Auch sonst merkt man M. Night
Shyamalans neuem Film DAS MÄDCHEN AUS DEM WASSER den Willen zur Neujustierung
an. Nach vier Filmen für Disney hat Shyamalan das Studio gewechselt und
für Warner die Geschichte eines nymphenartigen Wesens produziert, das in
den Kanälen eines Swimmingpools haust und in seine eigene Welt zurückkehren
muss. Die Idee des Films begann als improvisierte Gutenachtgeschichte, die der
Filmemacher seinen beiden Töchtern erzählte. Die eigentümliche
Mischung aus düsterem Horror, Melodram und dick aufgetragener Botschaft
ist dabei erhalten geblieben. Statt des doppelten Bodens, der mit den Zweifeln
der Zuschauer spielt, bekennt sich Shyamalan diesmal aber zu einer märchenhaften
Fabulierlust, zum Ausbuchstabieren eines ganzen umfassenden Mythos.
"The Cove", die Zuflucht,
nennt sich ein U-förmiger Wohnblock mit 57 Apartments, in dessen zentralem
Hof ein Swimmingpool liegt. Hier, dem einzigen Schauplatz, entdeckt der verschlossene
Hausmeister Cleveland (Paul Giamatti aus SIDEWAYS) eine geheimnisvolle Frau namens Story (Bryce Dallas Howard),
die sich im Pool versteckt. Sie ist eine "Narf", eine Art Nymphe,
die unsere Welt besucht, um mit ihren übersinnlichen Fähigkeiten ihre
Mission zu erfüllen. Verfolgt wird sie von bösartigen Ungeheuern,
den "Scrunts", die wie grasbewachsene Werwölfe aussehen und mit
aller Macht verhindern wollen, dass Story ihre Reise zurück in die "Blaue
Welt" antritt. Natürlich versucht der Hausmeister ihr dabei zu helfen,
aber erst mit Unterstützung der übrigen Mieter und ihren je besonderen
Fähigkeiten gelingt es, Story wieder auf die Heimreise zu schicken.

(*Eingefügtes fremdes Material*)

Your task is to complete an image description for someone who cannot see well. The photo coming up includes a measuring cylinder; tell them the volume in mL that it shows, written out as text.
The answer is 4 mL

Dieses wilde mytho-poetische Sammelsurium,
ein komplettes "Ökosystem von Wesen", wie Shyamalan sagt, schlägt
vor allem deshalb ironische Funken, weil Shyamalan seinem Minimalismus treu
bleibt und sich in den ersten beiden Dritteln des Films daran hält, so
wenig Fantastisches wie möglich ins Bild zu rücken. Selbstverständlich
ist bei Story niemals ein Fischschwanz zu sehen. Selbstverständlich ist
Paul, der große Held der Geschichte, ein Ritter von eher trauriger Gestalt.

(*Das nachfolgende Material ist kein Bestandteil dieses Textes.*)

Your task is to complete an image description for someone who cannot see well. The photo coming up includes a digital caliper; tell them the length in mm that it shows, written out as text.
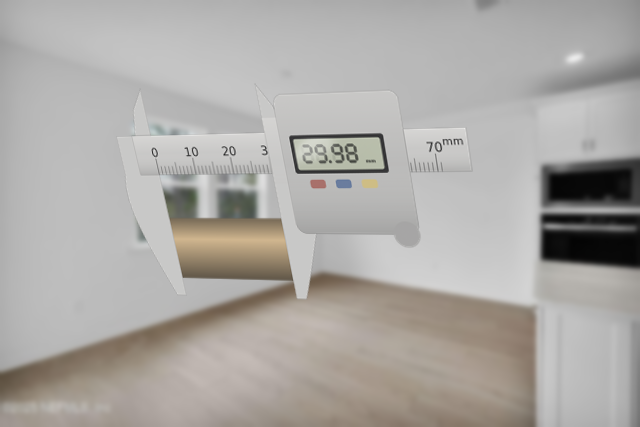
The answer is 29.98 mm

Und versteckte Hinweise zur Rettung der Pool-Nixe finden sich nicht etwa in
einer goldbeschlagenen Truhe sondern auf einer ordinären Cornflakes-Packung.
Damit schöpft der Film viel
warmherzigen Humor aus der offensichtlichen Diskrepanz zwischen mythischem Panoramabild
und allzu ordinärer Realität: "Herr der Ringe im Hinterhof"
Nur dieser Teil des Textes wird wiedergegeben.